Sen. Jay Rockefeller (D-W.Va.), the chairman of the Senate Intelligence Committee, disputed Attorney General Alberto Gonzales' version of events surrounding a March 10, 2004, meeting at the White House involving senior Bush administration officials and congressional leaders, a session that preceded the now infamous visit to the then Attorney General John Ashcroft in the hospital by Gonzales and former White House Chief of Staff Andrew Card.

Former Deputy Attorney General James Comey recently told the Senate Judiciary Committee that he was outraged that Gonzales and Card would go to see Ashcroft, who was in intensive care, in a bid to overrule Comey, who was refusing to reauthorize what was believed to be the NSA warrantless eavesdropping program. Comey's testimony was a devastating blow to Gonzales' credibility, and has helped spur a renewed fight between Democrats and the White House over the NSA program.

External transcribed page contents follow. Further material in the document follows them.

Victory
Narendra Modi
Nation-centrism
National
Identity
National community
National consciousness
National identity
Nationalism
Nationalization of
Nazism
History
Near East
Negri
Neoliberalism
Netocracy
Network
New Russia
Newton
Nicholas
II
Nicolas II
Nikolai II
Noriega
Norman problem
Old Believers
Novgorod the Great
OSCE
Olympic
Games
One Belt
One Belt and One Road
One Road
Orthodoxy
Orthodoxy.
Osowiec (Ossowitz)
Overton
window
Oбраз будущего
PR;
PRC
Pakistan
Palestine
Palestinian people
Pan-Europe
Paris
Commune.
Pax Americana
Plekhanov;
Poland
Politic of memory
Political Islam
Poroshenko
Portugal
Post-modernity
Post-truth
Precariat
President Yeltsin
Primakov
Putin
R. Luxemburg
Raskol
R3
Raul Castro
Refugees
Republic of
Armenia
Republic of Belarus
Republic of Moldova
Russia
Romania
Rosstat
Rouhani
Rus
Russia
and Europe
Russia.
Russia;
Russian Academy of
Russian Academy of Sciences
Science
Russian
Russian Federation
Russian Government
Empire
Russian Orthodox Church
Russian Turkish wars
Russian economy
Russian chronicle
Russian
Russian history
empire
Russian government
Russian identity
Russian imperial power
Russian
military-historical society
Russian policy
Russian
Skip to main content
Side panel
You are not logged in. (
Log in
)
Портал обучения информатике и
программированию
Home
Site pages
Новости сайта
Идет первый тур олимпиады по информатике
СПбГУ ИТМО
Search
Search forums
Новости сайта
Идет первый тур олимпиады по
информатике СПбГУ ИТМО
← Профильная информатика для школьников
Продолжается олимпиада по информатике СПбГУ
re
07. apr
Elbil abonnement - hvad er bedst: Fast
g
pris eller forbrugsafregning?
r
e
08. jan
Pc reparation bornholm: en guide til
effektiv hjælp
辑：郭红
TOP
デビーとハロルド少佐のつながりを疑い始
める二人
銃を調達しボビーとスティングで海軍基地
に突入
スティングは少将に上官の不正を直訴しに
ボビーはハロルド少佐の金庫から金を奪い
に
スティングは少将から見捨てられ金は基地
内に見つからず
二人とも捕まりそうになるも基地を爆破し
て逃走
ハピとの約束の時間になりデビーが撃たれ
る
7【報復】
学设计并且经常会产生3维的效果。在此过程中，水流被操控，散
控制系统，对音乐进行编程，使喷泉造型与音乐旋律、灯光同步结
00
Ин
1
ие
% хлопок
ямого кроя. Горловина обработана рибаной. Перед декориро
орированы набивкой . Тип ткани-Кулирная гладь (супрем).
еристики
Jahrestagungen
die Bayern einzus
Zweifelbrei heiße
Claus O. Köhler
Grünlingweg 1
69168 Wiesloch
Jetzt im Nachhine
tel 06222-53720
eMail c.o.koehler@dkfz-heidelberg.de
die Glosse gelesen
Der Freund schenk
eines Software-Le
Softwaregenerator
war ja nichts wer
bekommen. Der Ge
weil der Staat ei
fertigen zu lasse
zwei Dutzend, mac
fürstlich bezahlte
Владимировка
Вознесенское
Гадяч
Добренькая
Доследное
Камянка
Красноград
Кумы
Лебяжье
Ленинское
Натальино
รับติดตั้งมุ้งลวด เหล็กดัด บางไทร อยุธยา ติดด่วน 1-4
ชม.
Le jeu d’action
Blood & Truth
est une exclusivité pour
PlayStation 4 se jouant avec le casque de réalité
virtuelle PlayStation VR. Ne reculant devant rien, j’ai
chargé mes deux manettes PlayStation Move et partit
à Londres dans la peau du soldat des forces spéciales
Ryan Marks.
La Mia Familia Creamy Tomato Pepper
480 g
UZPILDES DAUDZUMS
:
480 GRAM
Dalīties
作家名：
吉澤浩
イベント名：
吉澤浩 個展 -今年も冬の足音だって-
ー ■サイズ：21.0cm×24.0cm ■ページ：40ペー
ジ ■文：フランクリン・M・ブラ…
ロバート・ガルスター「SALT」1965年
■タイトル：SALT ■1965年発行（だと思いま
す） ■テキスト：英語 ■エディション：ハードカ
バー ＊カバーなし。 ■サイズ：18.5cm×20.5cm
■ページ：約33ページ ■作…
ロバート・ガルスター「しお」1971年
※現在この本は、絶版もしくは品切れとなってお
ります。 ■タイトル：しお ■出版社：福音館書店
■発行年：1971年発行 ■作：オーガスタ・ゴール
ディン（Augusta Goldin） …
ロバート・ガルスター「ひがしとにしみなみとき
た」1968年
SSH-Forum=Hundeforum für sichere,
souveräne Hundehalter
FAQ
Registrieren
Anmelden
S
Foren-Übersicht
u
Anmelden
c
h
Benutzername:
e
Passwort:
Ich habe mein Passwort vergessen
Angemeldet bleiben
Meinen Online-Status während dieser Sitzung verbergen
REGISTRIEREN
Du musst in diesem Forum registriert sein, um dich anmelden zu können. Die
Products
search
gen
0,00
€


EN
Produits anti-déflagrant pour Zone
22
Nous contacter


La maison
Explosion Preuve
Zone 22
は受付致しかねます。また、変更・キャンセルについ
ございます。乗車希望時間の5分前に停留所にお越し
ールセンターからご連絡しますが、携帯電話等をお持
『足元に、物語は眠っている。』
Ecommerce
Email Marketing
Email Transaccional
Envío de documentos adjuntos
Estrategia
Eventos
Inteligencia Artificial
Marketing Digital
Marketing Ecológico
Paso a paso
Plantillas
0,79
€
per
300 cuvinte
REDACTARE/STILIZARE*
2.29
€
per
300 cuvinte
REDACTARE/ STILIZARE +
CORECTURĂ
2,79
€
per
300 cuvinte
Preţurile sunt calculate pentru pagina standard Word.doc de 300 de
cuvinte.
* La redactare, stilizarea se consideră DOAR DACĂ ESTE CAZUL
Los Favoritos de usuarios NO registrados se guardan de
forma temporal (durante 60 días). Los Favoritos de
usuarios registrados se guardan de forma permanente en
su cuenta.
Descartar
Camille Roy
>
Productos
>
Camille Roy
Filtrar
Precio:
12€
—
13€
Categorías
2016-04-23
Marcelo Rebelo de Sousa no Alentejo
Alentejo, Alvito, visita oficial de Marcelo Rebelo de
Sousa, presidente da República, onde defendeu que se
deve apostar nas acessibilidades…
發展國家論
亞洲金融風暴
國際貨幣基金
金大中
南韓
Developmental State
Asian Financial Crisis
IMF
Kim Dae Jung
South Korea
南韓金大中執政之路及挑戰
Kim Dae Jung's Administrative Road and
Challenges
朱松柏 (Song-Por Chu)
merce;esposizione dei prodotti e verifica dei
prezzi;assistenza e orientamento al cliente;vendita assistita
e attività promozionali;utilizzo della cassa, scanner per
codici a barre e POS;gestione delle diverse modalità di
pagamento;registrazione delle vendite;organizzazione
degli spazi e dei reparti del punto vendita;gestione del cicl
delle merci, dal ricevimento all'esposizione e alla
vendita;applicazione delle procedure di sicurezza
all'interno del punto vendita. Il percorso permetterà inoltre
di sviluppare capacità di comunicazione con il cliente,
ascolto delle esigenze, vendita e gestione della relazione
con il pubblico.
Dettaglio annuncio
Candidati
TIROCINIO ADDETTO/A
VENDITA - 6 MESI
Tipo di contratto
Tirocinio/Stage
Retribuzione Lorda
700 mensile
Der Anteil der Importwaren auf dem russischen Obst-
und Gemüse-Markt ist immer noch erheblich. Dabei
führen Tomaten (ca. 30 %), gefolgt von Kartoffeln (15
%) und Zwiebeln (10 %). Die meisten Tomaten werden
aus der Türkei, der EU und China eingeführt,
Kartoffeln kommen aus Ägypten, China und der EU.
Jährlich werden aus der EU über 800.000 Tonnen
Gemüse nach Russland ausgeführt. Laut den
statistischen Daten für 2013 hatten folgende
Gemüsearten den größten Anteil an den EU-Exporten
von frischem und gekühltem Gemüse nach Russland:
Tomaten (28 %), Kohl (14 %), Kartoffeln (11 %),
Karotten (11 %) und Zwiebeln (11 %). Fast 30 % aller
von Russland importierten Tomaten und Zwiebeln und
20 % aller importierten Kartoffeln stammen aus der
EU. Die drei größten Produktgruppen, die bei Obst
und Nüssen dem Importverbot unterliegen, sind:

The way that Gonzales portrayed the situation to senators today, the "Gang of Eight," made up of the top Democratic and Republican leaders in both the House and Senate, as well as the top Democrat and Republican from both the House and Senate Intelligence committees, was concerned about Comey's refusal to reauthorize the program, and then Card and Gonzales went to the Ashcroft's hospital room in a failed attempt to go over Comey's head. ''We went there because we thought it was important for him to know where the congressional leadership was on this,' Gonzales said.

Gonzales, who was then White House counsel, insisted today that the fight with Comey was not over the "Terrorist Surveillance Program," which is the White House's name for the NSA effort, although that claim infuriated Judiciary Committee Democrats, who all but said that Gonzales was lying.